C'est un très beau roman, écrit à la manière d'un conte initiatique. Pierre Péju y révèle, par petites touches disparates et subtiles, en alternant la chronologie du récit, en opérant des allers-retours entre 1963 et 1941, le traumatisme de la guerre, ses effets genre "bombes à retardements", ses traces qui perdurent en creux, en silence.
Paul, jeune français, fils d'un résistant assassiné en 1957, fait un séjour linguistique en Allemagne. Il y rencontre Clara, une jeune allemande solitaire et fascinante dont le père, autrefois médecin sur le front de l'Est, est marqué par un drame. La rencontre de Paul et Clara va faire resurgir d'énormes blocs d'un passé enfoui. Et ces blocs obscurs de passé vont dériver avec eux, au fil du temps, au fil de leurs cheminements respectifs et singuliers.
Car Paul et Clara se trouvent l'un et l'autre sur des trajectoires qui vont à plusieurs reprises se recouper. Paul grandit, murit, vieillit, habité par Clara, son regard perçant, ses apparitions et ses disparitions, sa sauvagerie déroutante, sa liberté ambigüe.
Paul s'épuisera à comprendre la vibrante et troublante Clara, l'insaississable Clara.
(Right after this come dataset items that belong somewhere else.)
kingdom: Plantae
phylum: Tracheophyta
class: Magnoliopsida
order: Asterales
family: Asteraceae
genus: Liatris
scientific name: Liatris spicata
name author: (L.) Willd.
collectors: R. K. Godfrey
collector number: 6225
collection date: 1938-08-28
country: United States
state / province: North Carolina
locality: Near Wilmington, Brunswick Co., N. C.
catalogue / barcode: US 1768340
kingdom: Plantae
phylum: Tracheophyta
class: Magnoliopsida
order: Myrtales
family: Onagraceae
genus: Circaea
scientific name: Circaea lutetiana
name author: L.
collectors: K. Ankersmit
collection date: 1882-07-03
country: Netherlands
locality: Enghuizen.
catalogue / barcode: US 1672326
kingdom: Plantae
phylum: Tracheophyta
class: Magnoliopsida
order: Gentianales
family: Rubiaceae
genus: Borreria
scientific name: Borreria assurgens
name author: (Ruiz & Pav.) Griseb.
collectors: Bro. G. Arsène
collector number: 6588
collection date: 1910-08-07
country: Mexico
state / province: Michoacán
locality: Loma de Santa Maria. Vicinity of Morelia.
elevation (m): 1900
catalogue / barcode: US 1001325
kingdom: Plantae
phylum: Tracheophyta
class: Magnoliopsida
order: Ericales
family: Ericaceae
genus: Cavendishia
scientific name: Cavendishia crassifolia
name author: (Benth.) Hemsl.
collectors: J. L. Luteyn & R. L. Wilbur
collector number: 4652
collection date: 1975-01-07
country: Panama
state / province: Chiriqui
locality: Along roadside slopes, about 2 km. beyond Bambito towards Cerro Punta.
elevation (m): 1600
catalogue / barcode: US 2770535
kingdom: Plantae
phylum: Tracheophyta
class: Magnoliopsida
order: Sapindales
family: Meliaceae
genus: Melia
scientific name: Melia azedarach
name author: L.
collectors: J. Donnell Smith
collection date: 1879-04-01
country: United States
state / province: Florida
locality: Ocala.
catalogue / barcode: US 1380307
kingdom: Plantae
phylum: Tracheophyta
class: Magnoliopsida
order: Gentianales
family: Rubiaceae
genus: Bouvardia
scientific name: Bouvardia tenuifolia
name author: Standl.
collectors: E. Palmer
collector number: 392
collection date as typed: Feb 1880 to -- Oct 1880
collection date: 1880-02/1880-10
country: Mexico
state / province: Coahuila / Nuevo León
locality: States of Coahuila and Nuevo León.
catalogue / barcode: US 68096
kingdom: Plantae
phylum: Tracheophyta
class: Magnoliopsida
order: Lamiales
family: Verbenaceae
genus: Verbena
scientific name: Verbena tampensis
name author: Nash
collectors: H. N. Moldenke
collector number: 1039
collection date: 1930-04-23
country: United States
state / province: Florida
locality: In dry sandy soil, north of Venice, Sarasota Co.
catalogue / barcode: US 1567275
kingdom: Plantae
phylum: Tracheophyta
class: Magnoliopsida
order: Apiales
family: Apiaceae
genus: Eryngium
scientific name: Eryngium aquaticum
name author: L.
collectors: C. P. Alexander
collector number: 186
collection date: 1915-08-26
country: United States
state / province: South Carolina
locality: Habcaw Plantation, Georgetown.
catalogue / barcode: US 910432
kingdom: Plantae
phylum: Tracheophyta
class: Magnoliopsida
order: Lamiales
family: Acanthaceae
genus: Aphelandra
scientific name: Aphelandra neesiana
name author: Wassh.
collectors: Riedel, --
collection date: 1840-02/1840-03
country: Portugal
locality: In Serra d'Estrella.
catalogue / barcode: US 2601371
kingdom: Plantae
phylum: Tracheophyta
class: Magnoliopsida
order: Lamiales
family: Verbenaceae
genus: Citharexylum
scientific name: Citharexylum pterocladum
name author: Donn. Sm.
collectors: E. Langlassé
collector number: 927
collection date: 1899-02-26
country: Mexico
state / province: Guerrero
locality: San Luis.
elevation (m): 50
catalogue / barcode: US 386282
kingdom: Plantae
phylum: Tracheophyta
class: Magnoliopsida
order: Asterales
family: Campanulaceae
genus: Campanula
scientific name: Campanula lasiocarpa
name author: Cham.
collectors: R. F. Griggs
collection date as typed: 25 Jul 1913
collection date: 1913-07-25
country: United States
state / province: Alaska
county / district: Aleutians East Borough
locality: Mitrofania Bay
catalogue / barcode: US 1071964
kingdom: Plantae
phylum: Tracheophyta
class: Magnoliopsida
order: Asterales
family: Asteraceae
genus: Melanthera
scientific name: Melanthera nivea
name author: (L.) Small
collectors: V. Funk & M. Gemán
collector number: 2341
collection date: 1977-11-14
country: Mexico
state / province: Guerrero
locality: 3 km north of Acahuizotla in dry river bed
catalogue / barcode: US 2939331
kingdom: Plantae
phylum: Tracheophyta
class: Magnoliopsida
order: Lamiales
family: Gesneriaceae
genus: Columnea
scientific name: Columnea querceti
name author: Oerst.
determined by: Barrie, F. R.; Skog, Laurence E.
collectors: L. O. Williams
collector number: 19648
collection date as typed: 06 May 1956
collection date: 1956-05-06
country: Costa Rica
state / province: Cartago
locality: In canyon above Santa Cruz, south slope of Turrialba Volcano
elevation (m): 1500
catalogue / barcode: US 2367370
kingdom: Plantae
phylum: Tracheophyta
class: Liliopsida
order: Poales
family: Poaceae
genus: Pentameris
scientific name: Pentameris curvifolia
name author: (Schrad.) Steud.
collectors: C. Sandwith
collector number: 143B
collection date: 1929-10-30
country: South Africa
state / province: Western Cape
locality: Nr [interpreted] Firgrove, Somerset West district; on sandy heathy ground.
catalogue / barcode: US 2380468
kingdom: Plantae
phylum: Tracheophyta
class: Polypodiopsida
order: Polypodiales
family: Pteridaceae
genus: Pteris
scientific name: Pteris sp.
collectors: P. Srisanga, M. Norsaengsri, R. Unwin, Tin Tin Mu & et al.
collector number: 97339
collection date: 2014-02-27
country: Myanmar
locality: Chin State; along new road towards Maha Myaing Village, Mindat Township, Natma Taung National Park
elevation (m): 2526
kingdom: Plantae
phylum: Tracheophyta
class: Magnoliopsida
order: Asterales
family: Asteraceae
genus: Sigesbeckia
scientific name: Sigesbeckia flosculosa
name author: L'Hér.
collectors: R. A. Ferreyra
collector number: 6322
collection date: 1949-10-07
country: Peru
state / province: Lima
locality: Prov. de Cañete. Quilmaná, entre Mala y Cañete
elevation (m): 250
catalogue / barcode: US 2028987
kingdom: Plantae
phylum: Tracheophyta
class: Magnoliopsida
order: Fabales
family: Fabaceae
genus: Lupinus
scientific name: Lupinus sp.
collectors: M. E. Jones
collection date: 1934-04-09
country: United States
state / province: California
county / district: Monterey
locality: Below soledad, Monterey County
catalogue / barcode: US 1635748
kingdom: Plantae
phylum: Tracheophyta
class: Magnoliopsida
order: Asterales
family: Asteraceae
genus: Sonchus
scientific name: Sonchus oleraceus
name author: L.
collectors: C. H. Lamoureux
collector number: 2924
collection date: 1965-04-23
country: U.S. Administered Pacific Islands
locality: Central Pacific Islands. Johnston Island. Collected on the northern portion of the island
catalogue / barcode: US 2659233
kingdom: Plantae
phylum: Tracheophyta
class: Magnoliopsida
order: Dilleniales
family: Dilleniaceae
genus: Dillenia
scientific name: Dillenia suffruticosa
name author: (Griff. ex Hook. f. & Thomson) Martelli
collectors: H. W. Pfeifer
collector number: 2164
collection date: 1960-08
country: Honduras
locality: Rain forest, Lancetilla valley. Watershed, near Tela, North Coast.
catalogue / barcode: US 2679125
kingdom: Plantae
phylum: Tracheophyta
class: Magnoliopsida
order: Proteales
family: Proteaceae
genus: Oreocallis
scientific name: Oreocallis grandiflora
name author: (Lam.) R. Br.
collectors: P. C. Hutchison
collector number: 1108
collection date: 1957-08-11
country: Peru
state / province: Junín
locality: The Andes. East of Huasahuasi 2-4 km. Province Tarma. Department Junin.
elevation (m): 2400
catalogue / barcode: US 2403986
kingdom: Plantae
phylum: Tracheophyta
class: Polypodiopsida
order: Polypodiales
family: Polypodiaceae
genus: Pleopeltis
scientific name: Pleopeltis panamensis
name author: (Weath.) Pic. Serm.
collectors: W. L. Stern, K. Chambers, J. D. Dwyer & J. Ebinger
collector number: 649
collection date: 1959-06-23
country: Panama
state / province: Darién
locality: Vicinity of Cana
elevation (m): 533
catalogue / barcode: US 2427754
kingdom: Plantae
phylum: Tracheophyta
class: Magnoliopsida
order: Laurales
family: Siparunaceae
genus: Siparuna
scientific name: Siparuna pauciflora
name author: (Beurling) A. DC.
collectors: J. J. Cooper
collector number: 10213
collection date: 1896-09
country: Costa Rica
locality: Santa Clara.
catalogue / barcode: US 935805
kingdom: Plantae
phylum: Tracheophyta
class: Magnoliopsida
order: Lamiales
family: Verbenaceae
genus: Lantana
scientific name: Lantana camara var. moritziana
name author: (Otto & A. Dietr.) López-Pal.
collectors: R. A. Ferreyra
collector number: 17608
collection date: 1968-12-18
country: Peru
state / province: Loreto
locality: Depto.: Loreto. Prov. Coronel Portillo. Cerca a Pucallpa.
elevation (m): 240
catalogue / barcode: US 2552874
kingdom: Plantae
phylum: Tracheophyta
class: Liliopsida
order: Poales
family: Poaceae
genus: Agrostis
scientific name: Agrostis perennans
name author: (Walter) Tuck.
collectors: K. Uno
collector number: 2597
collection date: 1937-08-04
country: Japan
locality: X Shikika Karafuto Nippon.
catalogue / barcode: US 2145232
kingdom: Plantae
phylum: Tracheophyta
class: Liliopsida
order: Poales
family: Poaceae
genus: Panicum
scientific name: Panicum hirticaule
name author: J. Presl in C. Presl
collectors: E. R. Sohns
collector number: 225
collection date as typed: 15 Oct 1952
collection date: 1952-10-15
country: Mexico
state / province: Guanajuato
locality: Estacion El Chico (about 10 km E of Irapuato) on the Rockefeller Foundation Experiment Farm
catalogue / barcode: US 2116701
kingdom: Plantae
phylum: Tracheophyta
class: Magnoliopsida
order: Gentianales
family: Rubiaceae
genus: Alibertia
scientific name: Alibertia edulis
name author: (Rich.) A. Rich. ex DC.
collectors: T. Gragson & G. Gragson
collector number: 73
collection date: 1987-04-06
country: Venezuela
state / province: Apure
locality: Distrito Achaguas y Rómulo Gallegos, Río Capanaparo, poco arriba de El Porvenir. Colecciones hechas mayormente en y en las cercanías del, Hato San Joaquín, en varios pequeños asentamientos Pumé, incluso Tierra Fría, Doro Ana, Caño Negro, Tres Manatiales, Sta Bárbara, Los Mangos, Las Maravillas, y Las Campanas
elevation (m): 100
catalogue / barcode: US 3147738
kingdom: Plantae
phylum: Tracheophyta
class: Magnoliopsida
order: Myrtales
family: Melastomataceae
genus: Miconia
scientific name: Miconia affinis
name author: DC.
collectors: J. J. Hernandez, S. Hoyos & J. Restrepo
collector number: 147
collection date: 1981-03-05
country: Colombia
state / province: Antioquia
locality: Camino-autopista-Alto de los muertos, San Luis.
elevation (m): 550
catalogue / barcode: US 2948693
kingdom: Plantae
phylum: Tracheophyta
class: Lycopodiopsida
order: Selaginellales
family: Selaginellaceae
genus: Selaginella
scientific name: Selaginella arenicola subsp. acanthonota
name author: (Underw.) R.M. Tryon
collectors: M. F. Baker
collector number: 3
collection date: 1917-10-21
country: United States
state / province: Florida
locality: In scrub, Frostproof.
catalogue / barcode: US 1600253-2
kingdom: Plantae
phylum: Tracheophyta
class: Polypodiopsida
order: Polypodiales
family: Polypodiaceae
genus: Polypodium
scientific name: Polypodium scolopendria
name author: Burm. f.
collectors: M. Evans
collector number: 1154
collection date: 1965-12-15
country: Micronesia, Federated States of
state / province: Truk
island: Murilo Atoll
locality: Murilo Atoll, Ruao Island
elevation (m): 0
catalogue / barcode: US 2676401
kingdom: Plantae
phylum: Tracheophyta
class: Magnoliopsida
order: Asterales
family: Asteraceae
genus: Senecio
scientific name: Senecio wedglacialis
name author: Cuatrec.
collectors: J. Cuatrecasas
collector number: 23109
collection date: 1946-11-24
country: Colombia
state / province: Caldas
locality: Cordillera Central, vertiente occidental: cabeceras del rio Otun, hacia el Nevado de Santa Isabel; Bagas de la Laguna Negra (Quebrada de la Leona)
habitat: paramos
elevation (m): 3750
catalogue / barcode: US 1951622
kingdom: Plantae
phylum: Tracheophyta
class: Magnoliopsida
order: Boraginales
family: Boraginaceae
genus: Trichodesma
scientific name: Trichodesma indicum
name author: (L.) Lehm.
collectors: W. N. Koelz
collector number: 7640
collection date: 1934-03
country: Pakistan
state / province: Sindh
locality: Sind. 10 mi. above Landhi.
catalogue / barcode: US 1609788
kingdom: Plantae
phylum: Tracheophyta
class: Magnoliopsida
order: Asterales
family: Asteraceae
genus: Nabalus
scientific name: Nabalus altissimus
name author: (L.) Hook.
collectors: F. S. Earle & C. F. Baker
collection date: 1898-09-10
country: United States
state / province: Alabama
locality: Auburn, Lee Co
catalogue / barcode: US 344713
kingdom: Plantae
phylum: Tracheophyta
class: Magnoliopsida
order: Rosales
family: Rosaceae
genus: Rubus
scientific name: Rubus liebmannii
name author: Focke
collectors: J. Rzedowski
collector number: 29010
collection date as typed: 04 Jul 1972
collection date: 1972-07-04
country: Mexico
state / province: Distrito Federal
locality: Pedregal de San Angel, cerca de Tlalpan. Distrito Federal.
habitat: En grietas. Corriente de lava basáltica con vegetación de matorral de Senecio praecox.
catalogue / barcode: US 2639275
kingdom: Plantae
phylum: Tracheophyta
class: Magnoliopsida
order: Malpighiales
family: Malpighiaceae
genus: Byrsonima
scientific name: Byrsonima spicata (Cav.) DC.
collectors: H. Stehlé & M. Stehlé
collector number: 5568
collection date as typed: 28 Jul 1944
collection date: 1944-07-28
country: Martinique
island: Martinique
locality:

Un jour, il décidera de s'éloigner d'elle, de s'autoriser le bonheur... Mais son mariage avec Jeanne, sa fuite dans le Vercors, sa quête de la sculpture n'y changeront rien... L'Allemagne de ses 16 ans ne cessera de rôder en lui, habitée par le fantôme de Clara. D'autant que Clara se révèlera être une artiste des réapparitions... Et, de ces réapparitions, Paul ne reviendra jamais indemne. Chacune d'elle le fera bouger, le mettra en mouvement.
"Le rire de l'ogre" est l'histoire, avant tout, de cette passion entre deux êtres solitaires qui se ressemblent trop, qui n'ont rien à se donner, qui ne cesseront de se manquer, de se repousser magnétiquement. Ce qui n'empêchera pas qu'un lien énigmatique et puissant les relie... Quelle est, au juste, la nature de ce lien ? Les traces de la guerre inscrites dans leur âme à vif ? Leur quête artistique (lui, sculpteur ; elle photographe) pour capter la terreur et traquer l'absurdité, pour donner une forme au tragique du monde ?
Si ce livre me plaît, c'est qu'il brasse aussi des pans d'histoire : la Seconde guerre mondiale, la guerre d'Algérie, mai 68... Paul et Clara, chacun à leur manière, tentent de faire avec le passé, de s'en emparer, de le sublimer. Et Péju aussi, à travers eux. C'est très beau.